Assessing fertilizer N placement on CH4 and N2O emissions in irrigated rice systems

Abstract

Improved N fertilizer management practices can increase rice yields and mitigate global warming potential (GWP). While banding N has been shown to have positive effects on yield and nitrogen use efficiency (NUE), there is little information on how it affects greenhouse gas (GHG) emissions from flooded rice systems. We tested the hypothesis that in continuously flooded rice systems where GWP is dominated by CH4 emissions, deep placement of urea in bands would reduce CH4 and N2O emissions.
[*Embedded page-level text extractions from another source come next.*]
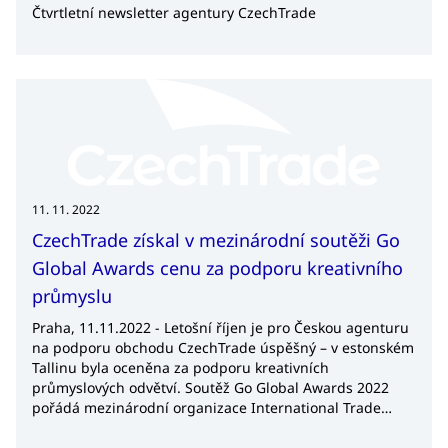
Čtvrtletní newsletter agentury CzechTrade
11. 11. 2022
CzechTrade získal v mezinárodní soutěži Go
Global Awards cenu za podporu kreativního
průmyslu
Praha, 11.11.2022 - Letošní říjen je pro Českou agenturu
na podporu obchodu CzechTrade úspěšný – v estonském
Tallinu byla oceněna za podporu kreativních
průmyslových odvětví. Soutěž Go Global Awards 2022
pořádá mezinárodní organizace International Trade
Council, která sdružuje agentury na podporu obchodu a
investic ze 176 zemí. Agentura CzechTrade podporuje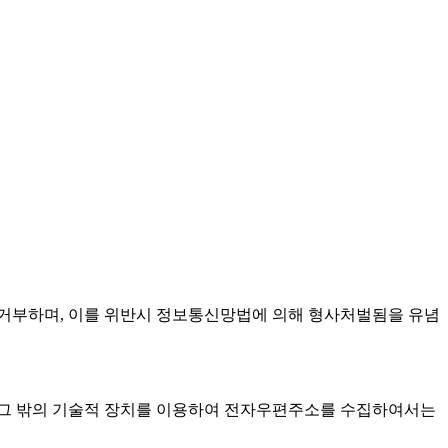
 거부하며, 이를 위반시 정보통신망법에 의해 형사처벌됨을 유념
그 밖의 기술적 장치를 이용하여 전자우편주소를 수집하여서는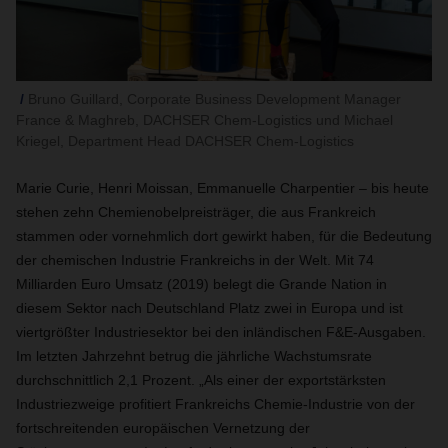
Bruno Guillard, Corporate Business Development Manager
France & Maghreb, DACHSER Chem-Logistics und Michael
Kriegel, Department Head DACHSER Chem-Logistics
Marie Curie, Henri Moissan, Emmanuelle Charpentier – bis heute
stehen zehn Chemienobelpreisträger, die aus Frankreich
stammen oder vornehmlich dort gewirkt haben, für die Bedeutung
der chemischen Industrie Frankreichs in der Welt. Mit 74
Milliarden Euro Umsatz (2019) belegt die Grande Nation in
diesem Sektor nach Deutschland Platz zwei in Europa und ist
viertgrößter Industriesektor bei den inländischen F&E-Ausgaben.
Im letzten Jahrzehnt betrug die jährliche Wachstumsrate
durchschnittlich 2,1 Prozent. „
Als einer der exportstärksten
Industriezweige profitiert Frankreichs Chemie-Industrie von der
fortschreitenden europäischen Vernetzung der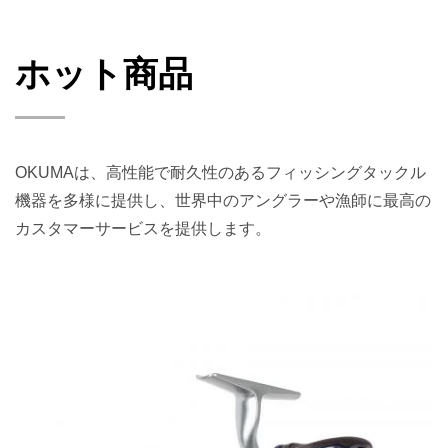
ホット商品
OKUMAは、高性能で耐久性のあるフィッシングタックル
機器を多様に提供し、世界中のアングラーや漁師に最高の
カスタマーサービスを提供します。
Rice yields and GHG emissions were measured from three field experiments which had three treatments: (1) no N (N0), (2) urea broadcast (U-BR) on soil surface and (3) urea banded at 7.5cm soil depth (U-BA). All urea was applied in a single application before flooding in preparation for planting at N rates of 143–150kgNha−1. Throughout the rice growing season GHG emissions were measured using a vented flux chamber and gas chromatograph. Across all fields, N fertilizer application increased yield on average by 121%. Between the N placement methods, grain yields and NUE (37kggrainkg−1) were similar. Daily N2O emissions were low to negative and did not differ among treatments. CH4 emissions were the major source of GWP emissions and cumulative emissions ranged from 6.3 to 297kg CH4–Cha−1season−1 among fields. While in some cases fertilizer N increased CH4 emissions, there was no effect of N placement on them.